Vulnerability Management Engineer (Costa Rica)
Description
Splunk, a Cisco company, is building a safer and more resilient digital world with an end-to-end full stack platform made for a hybrid, multi-cloud world. Leading enterprises use our unified security and observability platform to keep their digital systems secure and reliable. Our customers love our technology, but it's our caring employees that make Splunk stand out as an amazing career destination. No matter where in the world or what level of the organization, we approach our work with kindness. So bring your work experience, problem-solving skills and talent, of course, but also bring your joy, your passion and all the things that make you, you. Come help organizations be their best, while you reach new heights with a team that has your back.
About The Role
Do you enjoy securing products which have a global impact? As a Vulnerability Management Engineer you will perform and lead security and vulnerability assessments in collaboration with internal teams, assist in developing new capabilities for our Vulnerability Management Program, and work with other engineers to assure the security of Splunk products. This role will report to the Manager of Vulnerability Management.

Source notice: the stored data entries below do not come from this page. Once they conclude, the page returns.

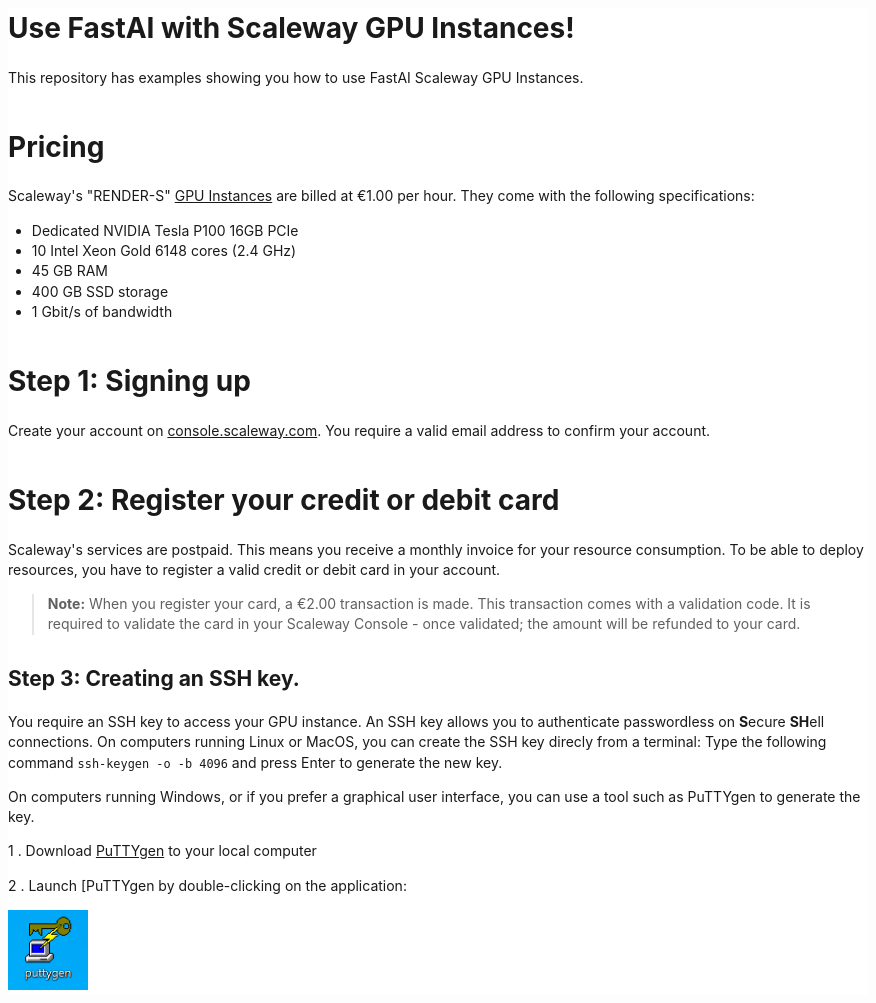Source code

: # Use FastAI with Scaleway GPU Instances!
This repository has examples showing you how to use FastAI Scaleway GPU Instances.

# Pricing
Scaleway's "RENDER-S" [GPU Instances](https://www.scaleway.com/en/gpu-instances/) are billed at €1.00 per hour. They come with the following specifications: 

* Dedicated NVIDIA Tesla P100 16GB PCIe
* 10 Intel Xeon Gold 6148 cores (2.4 GHz)
* 45 GB RAM
* 400 GB SSD storage
* 1 Gbit/s of bandwidth

# Step 1: Signing up

Create your account on [console.scaleway.com](https://console.scaleway.com/register). You require a valid email address to confirm your account. 

# Step 2: Register your credit or debit card

Scaleway's services are postpaid. This means you receive a monthly invoice for your resource consumption. To be able to deploy resources, you have to register a valid credit or debit card in your account. 

> **Note:** When you register your card, a €2.00 transaction is made. This transaction comes with a validation code. It is required to validate the card in your Scaleway Console - once validated; the amount will be refunded to your card. 

## Step 3: Creating an SSH key.

You require an SSH key to access your GPU instance. An SSH key allows you to authenticate passwordless on **S**ecure **SH**ell connections. On computers running Linux or MacOS, you can create the SSH key direcly from a terminal: Type the following command `ssh-keygen -o -b 4096` and press Enter to generate the new key.

On computers running Windows, or if you prefer a graphical user interface, you can use a tool such as PuTTYgen to generate the key.

1 . Download [PuTTYgen](http://www.chiark.greenend.org.uk/~sgtatham/putty/download.html) to your local computer

2 . Launch [PuTTYgen by double-clicking on the application:

<img src="images/scaleway/puttygenapp.webp" width="80" alt="" class="screenshot">
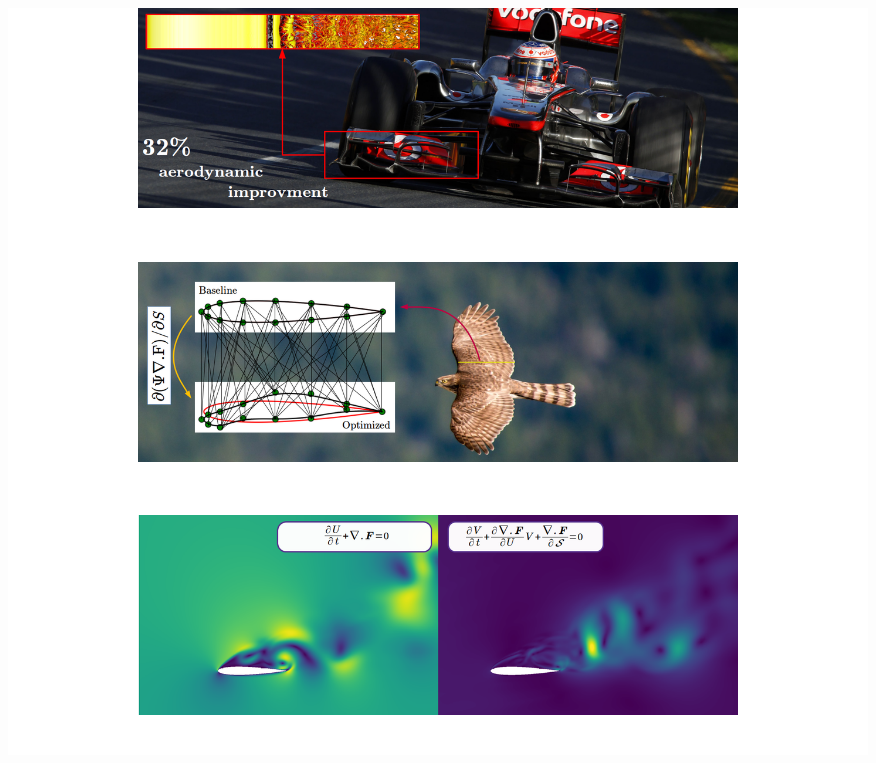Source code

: <p style="text-align:center"><img src="/img/f1.png" alt="drawing" width="600"/></p>
<br>

<p style="text-align:center"><img src="/img/bird.png" alt="drawing" width="600"/></p>
<br>

<p style="text-align:center"><img src="/img/2dchaos.png" alt="drawing" width="600"/></p>
<br>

We are a passionate team who has fun, enjoys a good laugh, but above all else thinks security first. If you are passionate about and have an advanced level of working knowledge in information security while having desire to always learn and improve this job is for you!
What you'll get to do
- Analyze vulnerability data/Identifying trends to perform root-cause analysis
- Assist in development of new security standards and baselines
- Perform vulnerability assessments and act as a point of contact for engineering teams to drive remediation of security concerns and active incidents.
- Respond to emerging security events and threats
- Triage vulnerabilities to provide company specific severity guidance
- Ensure remediation team compliance to regulatory standards
- Lead security discussions, vulnerability assessments, propose and discuss solutions to security tools that are directly related to their area of focus with the assistance of senior staff as needed.
Must-have Qualifications
- 5+ years of experience in a vulnerability management engineer (or related information security role) capacity with a Bachelor's degree in computer science, information systems, or related degree
- Must have experience with vulnerability management or assessments and security concepts
- Proven proficiency with vulnerability scanning and management platforms such as Tenable, Qualys, Rapid7, or similar
- Familiarity with external configuration compliance standards such as CIS Benchmarks and DISA STIGs
- Experience with risk-based vulnerability management, configuration compliance, including threat modeling, CVSS scoring, and prioritization methodologies
- In depth knowledge on the best remediation techniques for different vulnerabilities and the ability to explain them to engineering teams.
- Analytical and problem-solving skills, with an ability to balance security needs with business impact
- Knowledge of common security threats, such as attack-techniques, evasive techniques, and preventative & defensive methods.
- Understanding of security features in Container and Container Orchestration technologies (Docker, Kubernetes, etc).
- Knowledge of cloud operational models and secure SaaS architecture in a world of containerized microservices.
- Experience addressing systemic security issues through root cause analysis
Nice-to-have Qualifications
We’ve taken special care to separate the must-have qualifications from the nice-to-haves. “Nice-to-have” means just that: Nice. To. Have. So, don’t worry if you can’t check off every box. We’re not hiring a list of bullet points–we’re interested in the whole you.
- Functional in using Splunk Search Processing Language (SPL)
- Familiarity of compliance requirements for certifications like PCI DSS, SOC2, HIPAA, etc.
Splunk is an Equal Opportunity Employer
Splunk, a Cisco company, is an Equal Opportunity Employer and all qualified applicants will receive consideration for employment without regard to race, color, religion, gender, sexual orientation, national origin, genetic information, age, disability, veteran status, or any other legally protected basis.
Note:
Thank you for your interest in Splunk!